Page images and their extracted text
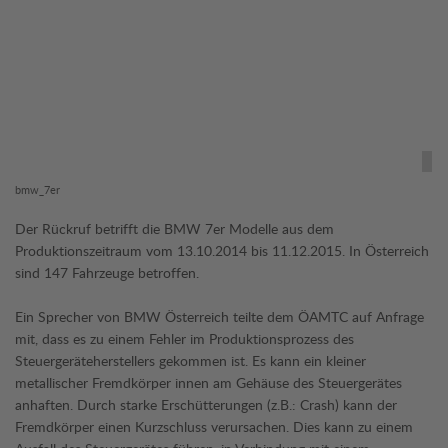
bmw_7er
Der Rückruf betrifft die BMW 7er Modelle aus dem
Produktionszeitraum vom 13.10.2014 bis 11.12.2015. In Österreich
sind 147 Fahrzeuge betroffen.
Ein Sprecher von BMW Österreich teilte dem ÖAMTC auf Anfrage
mit, dass es zu einem Fehler im Produktionsprozess des
Steuergeräteherstellers gekommen ist. Es kann ein kleiner
metallischer Fremdkörper innen am Gehäuse des Steuergerätes
anhaften. Durch starke Erschütterungen (z.B.: Crash) kann der
Fremdkörper einen Kurzschluss verursachen. Dies kann zu einem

What you have to do
Reproduce every text line from the records above verbatim, omitting the pictures from your output.

Response below
bmw_7er
Der Rückruf betrifft die BMW 7er Modelle aus dem
Produktionszeitraum vom 13.10.2014 bis 11.12.2015. In Österreich
sind 147 Fahrzeuge betroffen.
Ein Sprecher von BMW Österreich teilte dem ÖAMTC auf Anfrage
mit, dass es zu einem Fehler im Produktionsprozess des
Steuergeräteherstellers gekommen ist. Es kann ein kleiner
metallischer Fremdkörper innen am Gehäuse des Steuergerätes
anhaften. Durch starke Erschütterungen (z.B.: Crash) kann der
Fremdkörper einen Kurzschluss verursachen. Dies kann zu einem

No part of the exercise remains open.